◆ BRIEF
Lines of the data that contain the word "before" are the ones to copy.

(Page-level text extractions)
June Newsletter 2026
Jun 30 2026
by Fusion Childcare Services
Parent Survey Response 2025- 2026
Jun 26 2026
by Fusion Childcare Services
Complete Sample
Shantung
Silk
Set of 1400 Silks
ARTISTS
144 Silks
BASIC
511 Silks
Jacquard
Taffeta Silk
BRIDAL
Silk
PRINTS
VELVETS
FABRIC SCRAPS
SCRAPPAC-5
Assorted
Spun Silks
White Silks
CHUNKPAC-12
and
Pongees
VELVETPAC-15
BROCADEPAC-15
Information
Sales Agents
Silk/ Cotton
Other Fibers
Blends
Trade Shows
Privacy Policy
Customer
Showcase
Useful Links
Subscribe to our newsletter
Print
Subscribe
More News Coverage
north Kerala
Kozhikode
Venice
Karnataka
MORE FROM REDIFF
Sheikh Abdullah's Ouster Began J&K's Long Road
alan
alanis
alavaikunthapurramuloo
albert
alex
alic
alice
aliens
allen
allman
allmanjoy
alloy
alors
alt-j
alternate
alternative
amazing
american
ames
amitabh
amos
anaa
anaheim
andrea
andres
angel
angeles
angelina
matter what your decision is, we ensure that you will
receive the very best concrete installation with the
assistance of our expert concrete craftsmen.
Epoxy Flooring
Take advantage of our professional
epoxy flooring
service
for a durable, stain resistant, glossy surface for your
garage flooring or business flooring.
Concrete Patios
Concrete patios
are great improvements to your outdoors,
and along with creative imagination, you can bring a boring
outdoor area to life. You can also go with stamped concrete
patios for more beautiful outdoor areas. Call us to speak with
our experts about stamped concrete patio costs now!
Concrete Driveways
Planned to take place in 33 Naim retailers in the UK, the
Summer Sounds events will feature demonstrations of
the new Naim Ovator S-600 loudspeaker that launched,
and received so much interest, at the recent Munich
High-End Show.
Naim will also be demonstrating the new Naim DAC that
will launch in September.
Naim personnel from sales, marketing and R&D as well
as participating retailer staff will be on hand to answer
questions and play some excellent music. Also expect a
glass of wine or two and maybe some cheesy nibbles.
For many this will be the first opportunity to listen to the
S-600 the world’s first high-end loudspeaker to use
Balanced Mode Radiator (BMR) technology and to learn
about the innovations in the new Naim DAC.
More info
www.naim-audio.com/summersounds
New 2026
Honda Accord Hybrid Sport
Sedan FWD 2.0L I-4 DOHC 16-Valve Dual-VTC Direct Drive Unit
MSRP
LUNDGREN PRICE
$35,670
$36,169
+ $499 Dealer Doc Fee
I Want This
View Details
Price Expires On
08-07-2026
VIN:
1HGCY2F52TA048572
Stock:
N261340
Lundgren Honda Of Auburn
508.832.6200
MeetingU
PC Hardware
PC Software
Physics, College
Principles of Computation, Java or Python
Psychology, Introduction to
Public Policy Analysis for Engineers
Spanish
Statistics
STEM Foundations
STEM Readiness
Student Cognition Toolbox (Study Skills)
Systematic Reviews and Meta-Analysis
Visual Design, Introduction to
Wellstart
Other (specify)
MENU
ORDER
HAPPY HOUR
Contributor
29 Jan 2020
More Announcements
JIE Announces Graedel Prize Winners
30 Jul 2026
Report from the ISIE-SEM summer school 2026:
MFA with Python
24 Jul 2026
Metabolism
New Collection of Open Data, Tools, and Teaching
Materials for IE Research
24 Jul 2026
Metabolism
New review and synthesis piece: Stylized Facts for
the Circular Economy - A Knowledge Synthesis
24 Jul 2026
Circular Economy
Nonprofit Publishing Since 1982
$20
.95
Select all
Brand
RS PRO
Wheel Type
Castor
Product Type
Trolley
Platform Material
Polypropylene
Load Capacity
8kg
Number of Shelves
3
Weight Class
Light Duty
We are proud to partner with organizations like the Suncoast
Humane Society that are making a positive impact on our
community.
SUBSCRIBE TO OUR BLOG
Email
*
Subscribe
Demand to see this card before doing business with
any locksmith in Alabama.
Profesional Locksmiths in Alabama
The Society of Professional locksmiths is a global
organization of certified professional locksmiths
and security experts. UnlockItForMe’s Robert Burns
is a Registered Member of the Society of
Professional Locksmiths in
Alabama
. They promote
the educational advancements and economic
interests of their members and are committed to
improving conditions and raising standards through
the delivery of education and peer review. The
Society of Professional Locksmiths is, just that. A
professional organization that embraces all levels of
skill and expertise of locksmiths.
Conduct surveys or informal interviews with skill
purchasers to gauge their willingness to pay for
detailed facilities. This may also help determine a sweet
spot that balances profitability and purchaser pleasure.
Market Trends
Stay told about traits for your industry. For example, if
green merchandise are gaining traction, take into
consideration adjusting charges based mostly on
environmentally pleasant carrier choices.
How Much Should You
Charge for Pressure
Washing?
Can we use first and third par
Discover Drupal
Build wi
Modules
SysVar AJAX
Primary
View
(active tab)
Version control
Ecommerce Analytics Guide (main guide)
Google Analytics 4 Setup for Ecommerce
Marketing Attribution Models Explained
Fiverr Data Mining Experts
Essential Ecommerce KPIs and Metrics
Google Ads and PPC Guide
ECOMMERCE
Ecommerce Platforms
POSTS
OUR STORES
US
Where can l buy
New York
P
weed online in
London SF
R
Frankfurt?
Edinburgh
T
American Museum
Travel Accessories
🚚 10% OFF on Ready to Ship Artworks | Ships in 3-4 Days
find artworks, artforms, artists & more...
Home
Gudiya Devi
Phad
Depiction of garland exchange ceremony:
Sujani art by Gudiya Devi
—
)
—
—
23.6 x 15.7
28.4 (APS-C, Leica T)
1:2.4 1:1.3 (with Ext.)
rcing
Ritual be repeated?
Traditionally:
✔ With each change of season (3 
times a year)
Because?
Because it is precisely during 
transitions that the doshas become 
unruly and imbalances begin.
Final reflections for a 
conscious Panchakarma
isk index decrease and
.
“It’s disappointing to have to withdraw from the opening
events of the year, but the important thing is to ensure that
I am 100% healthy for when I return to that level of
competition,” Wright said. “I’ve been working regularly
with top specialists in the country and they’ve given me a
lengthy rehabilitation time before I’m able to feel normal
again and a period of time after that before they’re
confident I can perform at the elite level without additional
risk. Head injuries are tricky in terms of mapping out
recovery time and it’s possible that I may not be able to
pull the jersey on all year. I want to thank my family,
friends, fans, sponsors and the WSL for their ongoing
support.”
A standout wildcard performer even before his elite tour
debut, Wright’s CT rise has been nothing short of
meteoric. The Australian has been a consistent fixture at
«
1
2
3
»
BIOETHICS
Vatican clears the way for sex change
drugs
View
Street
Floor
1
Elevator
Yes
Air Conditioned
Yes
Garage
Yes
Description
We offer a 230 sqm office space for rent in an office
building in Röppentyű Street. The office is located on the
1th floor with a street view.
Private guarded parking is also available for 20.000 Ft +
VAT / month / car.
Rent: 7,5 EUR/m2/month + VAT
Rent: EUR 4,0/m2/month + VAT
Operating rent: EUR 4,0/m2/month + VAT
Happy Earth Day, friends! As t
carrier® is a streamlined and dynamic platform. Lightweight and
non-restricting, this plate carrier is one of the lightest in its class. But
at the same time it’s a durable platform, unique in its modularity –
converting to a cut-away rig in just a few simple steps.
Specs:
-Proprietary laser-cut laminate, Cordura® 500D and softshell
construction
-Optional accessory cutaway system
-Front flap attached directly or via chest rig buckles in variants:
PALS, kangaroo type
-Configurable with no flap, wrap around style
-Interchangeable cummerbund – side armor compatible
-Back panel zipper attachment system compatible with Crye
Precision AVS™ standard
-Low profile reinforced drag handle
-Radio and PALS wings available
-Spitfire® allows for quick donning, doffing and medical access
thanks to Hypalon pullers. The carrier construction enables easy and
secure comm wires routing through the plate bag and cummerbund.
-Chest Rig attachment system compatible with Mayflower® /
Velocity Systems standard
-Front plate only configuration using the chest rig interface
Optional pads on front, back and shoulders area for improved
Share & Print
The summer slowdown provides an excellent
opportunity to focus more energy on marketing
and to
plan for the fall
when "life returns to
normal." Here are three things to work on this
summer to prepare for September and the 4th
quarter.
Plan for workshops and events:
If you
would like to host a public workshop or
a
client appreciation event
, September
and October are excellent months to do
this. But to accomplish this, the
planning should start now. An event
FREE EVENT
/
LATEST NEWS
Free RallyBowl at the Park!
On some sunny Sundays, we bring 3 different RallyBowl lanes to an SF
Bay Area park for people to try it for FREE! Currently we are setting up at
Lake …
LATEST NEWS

◆ REPLY TO THE EXERCISE
Demand to see this card before doing business with
lengthy rehabilitation time before I’m able to feel normal
again and a period of time after that before they’re
A standout wildcard performer even before his elite tour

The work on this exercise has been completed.